After just spending a week with mine at our family cabin in Kelowna, B.C., with no power for 5 days due to a crazy forest fire nearby—we really got to know each other again… (aka fought like cats and dogs but then laughed like crazy after a few spiked ciders and rounds of Cards Against Humanity in the pitch dark of the electricity-free evenings we spent together)…
I vowed when I started this blog that I would write about my experiences week-to-week as a bride planning my own wedding, but with a dash of professional wedding planner sprinkled in there– So since this past week was all ‘mia famiglia’ (I am marrying an Italian, bear with me here)—here are my thoughts on including these annoying, amazing, thoughtful, and ridiculous people in planning for your big day:
Siblings/future siblings in-law:
I have these two girlfriends who are these hilarious and amazing sisters who do everything together. The older one recently got engaged, but when discussing the details of the wedding, the younger one always refers to it as ‘our wedding’. I absolutely love it when she refers to her sister’s big day as if its her own. It’s not in a creepy way, its in a sincere love kind of way for her phenomenal older sister and her fiancé.
I think that the same can be said for my sister and I, she recently told me (granted, after a few glasses of wine) that she would drop anything for me if I needed help planning the wedding—she persistently said that I came before everything else in her life, which made me feel super special and loved.
As for future siblings-in-law, it is my sincere and honest hope that you get along with yours, but if say, you haven’t even met them—try to make the effort to get to know them through this process. If they live out of town maybe take a quick trip with your fiancé to hang out in their city, if they live in town take them out to dinner, or send them funny snapchats or instagram meme’s. Let them know you are excited to become a part of their clan and include them in the process!

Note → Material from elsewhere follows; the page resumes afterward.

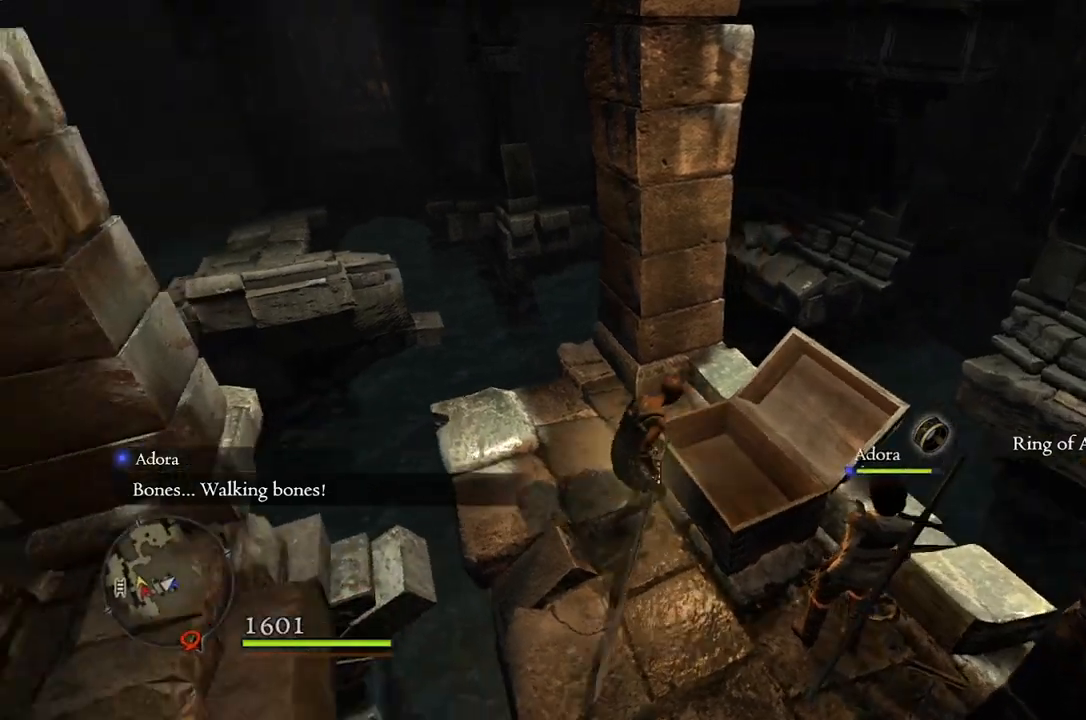
{"buttons": [], "left_stick": "center", "right_stick": "center", "events": [[183, "right_stick", "center"], [200, "left_stick", "center"]]}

Since I hope most siblings feel the same way as the ones I have described above, I think it is awesome if you can include them as much as they want to be included—to make them feel as important as they are. The obvious call is giving them the nod as a bridesmaid or groomsman, but other ways they can be included are by asking for their assistance with vendor selection—is your brother a budding DJ-wannabe who knows all the great ‘spin masters’ in the area? Ask for his recommendations. Is your sister a graphic designer (like mine)?? Ask for her help in picking fonts or designing your invites. Maybe your future brother-in-law wants to plan the stag-and-doe or give you guys an amazing toast at your wedding reception. Do what you can to keep these people involved in the process— so that on your big day, they have as much fun as you do.
In the majority of cases, these fine people (who spent the greater part of their lives making sure you didn’t cross the road without looking both ways; who took you to your ungodly-hour hockey or cheerleading practices; or who spent the greater part of your high school weekends staring at their bedside clocks, agonizing until they heard your ‘completely sober’ self stumble in their bedroom to give them a goodnight kiss) will be fronting at least some of the bill for this lavish occasion celebrating your love. Throw them a bone.

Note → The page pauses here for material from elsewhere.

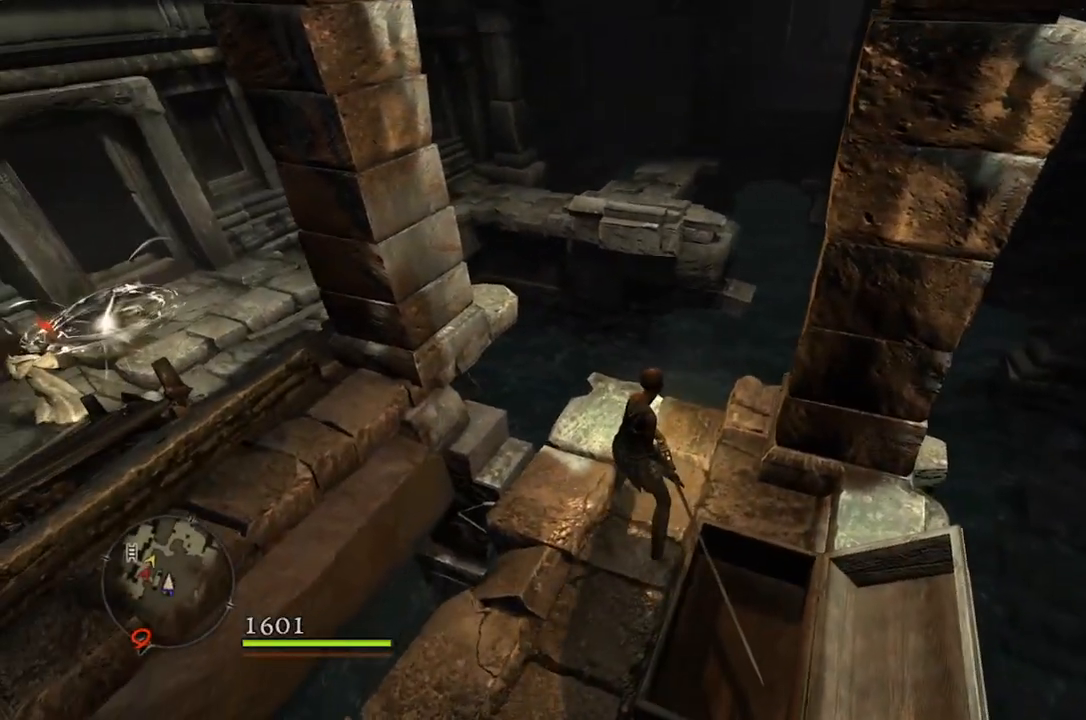
{"buttons": [], "left_stick": "up", "right_stick": "down", "events": [[200, "left_stick", "up"], [333, "right_stick", "down"]]}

Yes, they are likely driving you nuts in some way or another (per usual), but they love you so much they want to do everything they can to help this day get put together. Let them come along to vendor meetings, take them on movie/dinner dates, ask their advice on food or décor, invite them on a roadtrip or to a fitting— make sure to spend time with them during your engagement to thank them for all they have done for you to make you the fabulous person you are today.
Extended family/family-in laws
Dillon and I are LUCKY to have such thoughtful, caring, generous, and hilarious extended family. Your aunts, uncles, and older cousins likely gave you your first sip of beer—so why not visit with them more than usual, write them extra thank-you cards for the kind gifts they send during the engagement, ask them to be your reception MC or do a reading during the ceremony.
The more you can do to show your families how much you care during the months leading up to your big day—the better. As much as this day is about the two of you, your family members will spend a lot of money and time to be with you both during not only your wedding day, but for any showers, engagement parties, or dress fittings. Show them a little extra TLC!
We’re lucky to have people that care about us at all (especially since they know us at our WORST) so embrace these weirdo, fantastic, and crazy beings and include them in this once-in-a-lifetime process!